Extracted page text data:
- - -

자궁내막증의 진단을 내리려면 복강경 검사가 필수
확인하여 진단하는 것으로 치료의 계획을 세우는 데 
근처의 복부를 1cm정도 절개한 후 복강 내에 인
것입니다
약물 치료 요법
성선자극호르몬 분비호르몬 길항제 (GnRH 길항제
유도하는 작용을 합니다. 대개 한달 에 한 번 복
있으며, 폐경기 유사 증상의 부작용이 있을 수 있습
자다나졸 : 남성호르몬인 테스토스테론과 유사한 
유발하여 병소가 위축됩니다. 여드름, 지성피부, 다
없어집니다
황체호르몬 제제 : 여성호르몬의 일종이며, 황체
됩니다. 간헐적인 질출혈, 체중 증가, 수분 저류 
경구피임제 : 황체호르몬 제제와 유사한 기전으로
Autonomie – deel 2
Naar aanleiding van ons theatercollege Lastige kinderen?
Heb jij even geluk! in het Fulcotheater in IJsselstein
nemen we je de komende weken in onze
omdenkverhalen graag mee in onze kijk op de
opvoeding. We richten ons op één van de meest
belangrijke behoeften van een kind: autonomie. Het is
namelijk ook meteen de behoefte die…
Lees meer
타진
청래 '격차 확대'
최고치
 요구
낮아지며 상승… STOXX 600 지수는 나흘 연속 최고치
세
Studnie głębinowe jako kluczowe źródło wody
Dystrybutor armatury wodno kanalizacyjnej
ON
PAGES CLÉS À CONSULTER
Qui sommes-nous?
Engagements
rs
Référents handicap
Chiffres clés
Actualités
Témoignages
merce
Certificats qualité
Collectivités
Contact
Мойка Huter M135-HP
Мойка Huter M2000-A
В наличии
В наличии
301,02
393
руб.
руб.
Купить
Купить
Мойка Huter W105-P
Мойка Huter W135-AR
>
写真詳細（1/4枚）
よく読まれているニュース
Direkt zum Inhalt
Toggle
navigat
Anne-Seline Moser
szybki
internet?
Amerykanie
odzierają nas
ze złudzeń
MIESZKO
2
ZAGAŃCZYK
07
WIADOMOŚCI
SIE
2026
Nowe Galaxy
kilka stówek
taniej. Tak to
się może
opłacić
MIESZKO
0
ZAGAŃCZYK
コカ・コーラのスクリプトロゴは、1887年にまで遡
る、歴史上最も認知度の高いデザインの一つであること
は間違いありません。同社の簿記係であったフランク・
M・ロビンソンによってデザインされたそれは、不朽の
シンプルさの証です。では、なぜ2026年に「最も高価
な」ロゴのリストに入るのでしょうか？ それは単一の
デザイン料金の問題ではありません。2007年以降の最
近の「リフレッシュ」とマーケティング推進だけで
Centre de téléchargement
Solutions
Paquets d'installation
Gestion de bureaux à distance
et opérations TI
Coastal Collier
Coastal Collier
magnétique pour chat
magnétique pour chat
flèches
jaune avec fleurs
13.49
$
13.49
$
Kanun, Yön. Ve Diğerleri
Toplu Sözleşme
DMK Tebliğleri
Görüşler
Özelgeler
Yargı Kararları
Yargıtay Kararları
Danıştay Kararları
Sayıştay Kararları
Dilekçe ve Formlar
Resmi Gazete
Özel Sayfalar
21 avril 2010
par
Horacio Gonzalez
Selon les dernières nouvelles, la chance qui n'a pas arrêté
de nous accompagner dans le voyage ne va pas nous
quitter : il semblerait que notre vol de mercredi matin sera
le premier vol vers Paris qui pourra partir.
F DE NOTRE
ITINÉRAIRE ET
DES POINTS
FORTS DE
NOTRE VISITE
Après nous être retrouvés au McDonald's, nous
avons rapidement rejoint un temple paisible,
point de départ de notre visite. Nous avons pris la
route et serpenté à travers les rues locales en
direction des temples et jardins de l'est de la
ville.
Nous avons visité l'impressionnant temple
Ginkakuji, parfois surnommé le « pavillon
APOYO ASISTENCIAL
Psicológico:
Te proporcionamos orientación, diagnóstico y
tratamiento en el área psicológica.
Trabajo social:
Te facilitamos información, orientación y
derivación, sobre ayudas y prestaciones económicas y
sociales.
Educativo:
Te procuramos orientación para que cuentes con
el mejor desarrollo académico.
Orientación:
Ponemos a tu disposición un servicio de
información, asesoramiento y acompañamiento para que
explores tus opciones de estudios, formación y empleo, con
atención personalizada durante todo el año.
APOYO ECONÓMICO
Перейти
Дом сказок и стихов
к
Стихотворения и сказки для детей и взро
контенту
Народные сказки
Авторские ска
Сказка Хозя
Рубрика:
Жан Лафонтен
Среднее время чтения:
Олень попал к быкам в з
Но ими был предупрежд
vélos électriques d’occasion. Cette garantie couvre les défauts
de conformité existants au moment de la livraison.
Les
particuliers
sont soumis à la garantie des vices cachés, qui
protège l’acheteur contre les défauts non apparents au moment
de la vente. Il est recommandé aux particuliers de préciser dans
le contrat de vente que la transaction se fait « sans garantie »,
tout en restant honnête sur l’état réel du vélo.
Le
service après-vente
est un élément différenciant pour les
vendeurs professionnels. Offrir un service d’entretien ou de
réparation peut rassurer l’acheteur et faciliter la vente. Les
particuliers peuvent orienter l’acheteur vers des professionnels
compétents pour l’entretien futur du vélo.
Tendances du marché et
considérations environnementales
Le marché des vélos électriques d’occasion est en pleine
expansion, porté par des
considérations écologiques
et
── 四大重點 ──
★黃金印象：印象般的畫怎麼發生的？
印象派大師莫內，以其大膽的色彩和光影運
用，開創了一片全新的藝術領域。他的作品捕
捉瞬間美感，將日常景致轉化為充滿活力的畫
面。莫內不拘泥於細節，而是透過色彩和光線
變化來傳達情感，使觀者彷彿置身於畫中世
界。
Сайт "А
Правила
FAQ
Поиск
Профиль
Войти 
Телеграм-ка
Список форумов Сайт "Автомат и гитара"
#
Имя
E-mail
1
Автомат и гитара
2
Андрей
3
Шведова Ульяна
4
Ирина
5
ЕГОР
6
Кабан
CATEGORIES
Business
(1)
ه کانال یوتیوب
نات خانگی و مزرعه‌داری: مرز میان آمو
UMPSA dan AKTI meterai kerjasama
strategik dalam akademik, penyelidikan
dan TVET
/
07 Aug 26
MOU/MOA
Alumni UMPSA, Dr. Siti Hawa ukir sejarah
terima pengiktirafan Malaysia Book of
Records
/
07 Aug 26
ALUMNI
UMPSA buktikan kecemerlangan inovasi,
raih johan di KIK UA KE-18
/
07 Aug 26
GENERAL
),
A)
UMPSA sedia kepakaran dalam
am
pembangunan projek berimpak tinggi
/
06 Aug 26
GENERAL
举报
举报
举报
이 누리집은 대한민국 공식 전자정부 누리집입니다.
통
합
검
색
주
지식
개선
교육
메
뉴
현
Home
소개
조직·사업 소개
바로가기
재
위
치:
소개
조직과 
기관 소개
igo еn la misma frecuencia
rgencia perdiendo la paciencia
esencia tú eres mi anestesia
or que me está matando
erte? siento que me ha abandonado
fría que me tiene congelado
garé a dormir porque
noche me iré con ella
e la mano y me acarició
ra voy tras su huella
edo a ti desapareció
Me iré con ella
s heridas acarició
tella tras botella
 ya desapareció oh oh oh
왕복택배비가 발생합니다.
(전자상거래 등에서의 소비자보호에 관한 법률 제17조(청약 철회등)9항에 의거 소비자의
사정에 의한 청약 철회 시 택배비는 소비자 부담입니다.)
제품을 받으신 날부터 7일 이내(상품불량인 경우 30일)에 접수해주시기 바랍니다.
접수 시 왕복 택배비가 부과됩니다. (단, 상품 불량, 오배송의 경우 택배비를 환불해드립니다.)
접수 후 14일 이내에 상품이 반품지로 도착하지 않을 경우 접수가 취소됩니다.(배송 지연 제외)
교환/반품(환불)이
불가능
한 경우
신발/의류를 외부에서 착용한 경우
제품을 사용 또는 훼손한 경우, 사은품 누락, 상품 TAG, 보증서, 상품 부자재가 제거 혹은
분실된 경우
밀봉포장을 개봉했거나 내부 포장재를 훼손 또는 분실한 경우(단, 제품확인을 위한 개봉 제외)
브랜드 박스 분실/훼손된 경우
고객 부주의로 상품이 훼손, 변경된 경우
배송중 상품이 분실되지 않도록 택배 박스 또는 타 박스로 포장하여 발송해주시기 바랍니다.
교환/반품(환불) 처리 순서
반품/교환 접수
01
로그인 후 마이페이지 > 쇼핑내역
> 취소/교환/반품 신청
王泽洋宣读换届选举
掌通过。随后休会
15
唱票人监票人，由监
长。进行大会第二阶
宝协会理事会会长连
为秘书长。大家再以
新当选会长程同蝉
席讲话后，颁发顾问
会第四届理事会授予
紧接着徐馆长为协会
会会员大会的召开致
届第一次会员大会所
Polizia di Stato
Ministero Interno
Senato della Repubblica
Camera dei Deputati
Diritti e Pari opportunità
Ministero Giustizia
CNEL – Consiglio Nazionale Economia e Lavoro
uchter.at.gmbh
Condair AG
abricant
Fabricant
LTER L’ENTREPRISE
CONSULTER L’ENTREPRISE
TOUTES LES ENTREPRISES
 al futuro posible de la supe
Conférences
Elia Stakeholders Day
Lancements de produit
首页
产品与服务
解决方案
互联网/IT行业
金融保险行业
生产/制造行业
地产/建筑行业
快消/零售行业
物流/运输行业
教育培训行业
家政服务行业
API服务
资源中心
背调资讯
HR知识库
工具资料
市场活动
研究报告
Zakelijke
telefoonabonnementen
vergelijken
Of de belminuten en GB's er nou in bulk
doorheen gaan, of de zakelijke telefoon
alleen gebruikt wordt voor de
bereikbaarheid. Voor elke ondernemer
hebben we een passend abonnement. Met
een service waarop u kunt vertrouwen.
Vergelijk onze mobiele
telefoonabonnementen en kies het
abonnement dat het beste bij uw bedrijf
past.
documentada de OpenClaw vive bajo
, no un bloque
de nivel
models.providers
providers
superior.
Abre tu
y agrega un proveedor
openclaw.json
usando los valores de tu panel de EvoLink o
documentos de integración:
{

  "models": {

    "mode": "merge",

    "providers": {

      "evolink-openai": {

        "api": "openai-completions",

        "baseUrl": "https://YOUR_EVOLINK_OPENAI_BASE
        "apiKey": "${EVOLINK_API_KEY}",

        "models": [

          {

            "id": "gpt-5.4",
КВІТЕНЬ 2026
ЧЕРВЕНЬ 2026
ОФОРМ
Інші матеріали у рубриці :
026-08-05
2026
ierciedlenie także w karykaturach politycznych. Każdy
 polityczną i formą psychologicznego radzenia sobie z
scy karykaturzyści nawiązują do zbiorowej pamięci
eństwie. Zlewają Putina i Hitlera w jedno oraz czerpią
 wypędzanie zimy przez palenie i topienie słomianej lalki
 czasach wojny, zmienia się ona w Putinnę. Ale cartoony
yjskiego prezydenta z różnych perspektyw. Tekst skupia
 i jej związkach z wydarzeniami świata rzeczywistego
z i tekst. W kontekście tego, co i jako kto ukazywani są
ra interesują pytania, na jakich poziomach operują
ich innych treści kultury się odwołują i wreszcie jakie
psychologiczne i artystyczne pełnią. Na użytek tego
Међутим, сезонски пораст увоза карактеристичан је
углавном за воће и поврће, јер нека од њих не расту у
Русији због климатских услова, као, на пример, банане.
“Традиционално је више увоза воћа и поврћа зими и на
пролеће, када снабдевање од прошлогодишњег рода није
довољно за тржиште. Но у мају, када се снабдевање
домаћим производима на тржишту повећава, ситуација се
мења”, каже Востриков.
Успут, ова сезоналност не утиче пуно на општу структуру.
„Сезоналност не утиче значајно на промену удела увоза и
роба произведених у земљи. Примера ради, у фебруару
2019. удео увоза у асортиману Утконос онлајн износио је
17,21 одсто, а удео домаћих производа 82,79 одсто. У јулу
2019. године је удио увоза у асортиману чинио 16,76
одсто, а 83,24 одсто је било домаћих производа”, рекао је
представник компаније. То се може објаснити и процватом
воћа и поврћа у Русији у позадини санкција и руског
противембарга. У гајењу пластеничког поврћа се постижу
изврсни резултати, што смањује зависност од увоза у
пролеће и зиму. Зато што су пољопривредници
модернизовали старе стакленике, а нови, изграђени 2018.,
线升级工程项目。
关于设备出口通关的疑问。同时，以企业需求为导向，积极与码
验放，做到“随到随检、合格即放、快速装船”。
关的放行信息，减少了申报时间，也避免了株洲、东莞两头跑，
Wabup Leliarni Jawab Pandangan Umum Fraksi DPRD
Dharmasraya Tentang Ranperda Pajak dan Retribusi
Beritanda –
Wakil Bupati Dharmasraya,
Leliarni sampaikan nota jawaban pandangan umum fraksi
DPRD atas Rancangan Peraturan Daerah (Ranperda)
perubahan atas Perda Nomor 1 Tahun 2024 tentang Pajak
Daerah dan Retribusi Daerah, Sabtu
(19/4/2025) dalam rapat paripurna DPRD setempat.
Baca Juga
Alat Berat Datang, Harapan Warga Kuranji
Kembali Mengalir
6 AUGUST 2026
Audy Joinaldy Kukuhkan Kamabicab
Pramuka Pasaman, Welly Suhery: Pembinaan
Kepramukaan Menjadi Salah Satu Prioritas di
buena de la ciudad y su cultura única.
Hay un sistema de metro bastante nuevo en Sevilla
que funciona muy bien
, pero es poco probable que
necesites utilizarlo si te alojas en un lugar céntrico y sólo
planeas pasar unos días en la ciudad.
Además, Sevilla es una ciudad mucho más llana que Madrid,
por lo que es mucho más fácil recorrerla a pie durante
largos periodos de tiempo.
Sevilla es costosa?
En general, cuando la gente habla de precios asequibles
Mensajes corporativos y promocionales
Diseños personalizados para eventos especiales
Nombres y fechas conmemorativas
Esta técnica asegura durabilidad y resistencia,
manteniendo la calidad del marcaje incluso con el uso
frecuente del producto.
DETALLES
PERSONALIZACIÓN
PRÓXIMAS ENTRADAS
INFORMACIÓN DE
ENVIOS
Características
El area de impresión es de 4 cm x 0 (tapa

- - -

Required action
Please reproduce the lines of the extracted page text data above, from the first line through the line containing "Autonomie – deel 2", inclusive.

Response
자궁내막증의 진단을 내리려면 복강경 검사가 필수
확인하여 진단하는 것으로 치료의 계획을 세우는 데 
근처의 복부를 1cm정도 절개한 후 복강 내에 인
것입니다
약물 치료 요법
성선자극호르몬 분비호르몬 길항제 (GnRH 길항제
유도하는 작용을 합니다. 대개 한달 에 한 번 복
있으며, 폐경기 유사 증상의 부작용이 있을 수 있습
자다나졸 : 남성호르몬인 테스토스테론과 유사한 
유발하여 병소가 위축됩니다. 여드름, 지성피부, 다
없어집니다
황체호르몬 제제 : 여성호르몬의 일종이며, 황체
됩니다. 간헐적인 질출혈, 체중 증가, 수분 저류 
경구피임제 : 황체호르몬 제제와 유사한 기전으로
Autonomie – deel 2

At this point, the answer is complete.